The Constitution also defines the kind of society we wish to be and how we want to be governed. It proclaims that in our society the Constitution and the law are supreme - and not the government of the day. It states that we shall have a multi-party system of democratic government, with universal franchise and regular elections - a system that is based on openness, accountability and responsiveness. It defines and protects a vast array of rights for all South Africans.

All South Africans should work together to achieve the vision set out in the Constitution. Sustainable development depends on our ability to transform our society to the benefit of all our people. All of us have a fundamental interest in promoting genuine equality; in achieving fair and sustainable land reform; and in removing any barriers that might remain to black advancement in the economy or in any other sector of our national life.

All South Africans need to engage government in reasoned debate on how we can all work together to achieve these goals. We need to talk with one another in the frank and constructive way that we did during the negotiations of the 1990s.

At the same time it is essential for all people of goodwill to actively support our Constitution.

The media and civil society have an impressive track record in defence of the Constitution:

  • the TAC successfully pressured the Government to change its disastrous approach to AIDS;
  • in 2006 civil society persuaded the Mbeki presidency to withdraw the Constitution 14th Amendment Bill that would have seriously undermined the independence of the judiciary;
  • in 2008 civil society actions led the government to shelve an expropriation bill that would have made it possible for government to expropriate property without payment of court-approved compensation;
  • currently, civil society and the media are combating the Protection of Information Bill and proposals for a Media Appeals Tribunal;
  • a single citizen, Hugh Glenister, succeeded in the Constitutional Court in having the government's abolition of the Scorpions declared illegal;
  • I am confident that civil society together with NEDLAC will be able to stop, or greatly ameliorate, the worst excesses in the labour and land reform bills that are currently before Parliament.

But it will not be an easy process. The defence of liberty has always been a hard and difficult struggle. However, the future sustainable development of South Africa depends on it.

In closing, I would like to put this question to the representatives of the insurance industry who are gathered together at this conference.

All of us are aware of the need to insure against the risks that face us in virtually every area of our lives.

We are happy to pay several hundred rand a month to insure our cars and our household contents.

We willingly pay to cover our homes against the risks of fire, flood and natural disasters.

We take out insurance to provide for our families in the event of untimely death.

We insure ourselves against loss of limb and livelihood.

We are prepared to pay good money every month to cover ourselves against all these risks. But what are we prepared to pay to uphold the Constitution, on which virtually everything else depends? 9

The media, civil society and opposition parties will need all the support they can get from people of goodwill inside South Africa and in the international community to continue to play their role.
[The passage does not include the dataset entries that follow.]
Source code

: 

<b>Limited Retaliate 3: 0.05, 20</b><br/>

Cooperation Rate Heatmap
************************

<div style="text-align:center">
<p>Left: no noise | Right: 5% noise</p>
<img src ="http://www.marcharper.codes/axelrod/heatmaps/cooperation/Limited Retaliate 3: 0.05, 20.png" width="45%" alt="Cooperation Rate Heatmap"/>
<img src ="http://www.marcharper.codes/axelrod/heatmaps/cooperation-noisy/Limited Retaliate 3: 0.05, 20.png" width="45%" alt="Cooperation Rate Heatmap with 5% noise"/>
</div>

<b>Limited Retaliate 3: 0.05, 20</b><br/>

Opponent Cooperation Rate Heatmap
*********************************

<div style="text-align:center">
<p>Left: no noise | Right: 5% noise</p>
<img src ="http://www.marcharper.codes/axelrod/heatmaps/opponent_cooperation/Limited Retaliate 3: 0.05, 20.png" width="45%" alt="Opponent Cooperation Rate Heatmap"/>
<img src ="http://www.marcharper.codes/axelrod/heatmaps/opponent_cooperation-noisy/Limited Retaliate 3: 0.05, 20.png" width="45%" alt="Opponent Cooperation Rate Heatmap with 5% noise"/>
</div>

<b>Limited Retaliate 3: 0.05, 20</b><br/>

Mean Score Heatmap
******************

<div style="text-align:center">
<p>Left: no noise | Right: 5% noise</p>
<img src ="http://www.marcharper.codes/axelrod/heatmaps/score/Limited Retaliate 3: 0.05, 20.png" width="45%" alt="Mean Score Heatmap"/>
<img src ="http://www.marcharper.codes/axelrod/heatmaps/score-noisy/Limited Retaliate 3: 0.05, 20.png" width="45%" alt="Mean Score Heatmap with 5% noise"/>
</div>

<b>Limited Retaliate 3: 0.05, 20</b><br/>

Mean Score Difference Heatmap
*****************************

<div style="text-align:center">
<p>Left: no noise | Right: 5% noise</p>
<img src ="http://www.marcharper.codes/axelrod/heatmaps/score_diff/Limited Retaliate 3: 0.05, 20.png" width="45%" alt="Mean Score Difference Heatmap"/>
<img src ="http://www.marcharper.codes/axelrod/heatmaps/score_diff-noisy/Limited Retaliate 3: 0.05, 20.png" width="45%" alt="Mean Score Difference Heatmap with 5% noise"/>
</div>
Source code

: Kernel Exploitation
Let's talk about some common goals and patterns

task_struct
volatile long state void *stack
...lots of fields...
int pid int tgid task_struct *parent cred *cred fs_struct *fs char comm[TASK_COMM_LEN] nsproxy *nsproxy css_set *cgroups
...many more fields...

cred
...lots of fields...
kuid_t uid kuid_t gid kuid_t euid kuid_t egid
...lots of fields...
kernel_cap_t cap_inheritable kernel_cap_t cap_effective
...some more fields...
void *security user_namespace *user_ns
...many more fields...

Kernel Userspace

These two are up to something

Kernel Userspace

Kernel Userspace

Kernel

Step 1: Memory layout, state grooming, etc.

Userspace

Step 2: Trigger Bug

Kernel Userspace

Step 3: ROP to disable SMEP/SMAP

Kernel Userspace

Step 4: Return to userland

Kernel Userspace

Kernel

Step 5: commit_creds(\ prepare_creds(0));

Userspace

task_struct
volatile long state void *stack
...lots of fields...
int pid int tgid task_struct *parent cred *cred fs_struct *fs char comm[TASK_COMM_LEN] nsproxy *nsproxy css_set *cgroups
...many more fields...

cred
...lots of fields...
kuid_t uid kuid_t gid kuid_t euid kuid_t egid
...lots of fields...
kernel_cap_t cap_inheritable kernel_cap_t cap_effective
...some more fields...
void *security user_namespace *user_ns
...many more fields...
My message to the Insurance Industry today, when you are considering the sustainable development of our country, is this:

  • ●Think about - and actively support - ways of promoting the vision in our Constitution of genuine equality, non-racialism and a better life for all our people;
  • Consider the concrete steps that you can take to support the work of NGOs - like our own Centre for Constitutional Rights - that are fighting night and day to protect our Constitution - and your own fundamental rights.

I can assure you that our prospects for sustainable development as well as the future happiness, prosperity and security of everyone in this country - depend on it.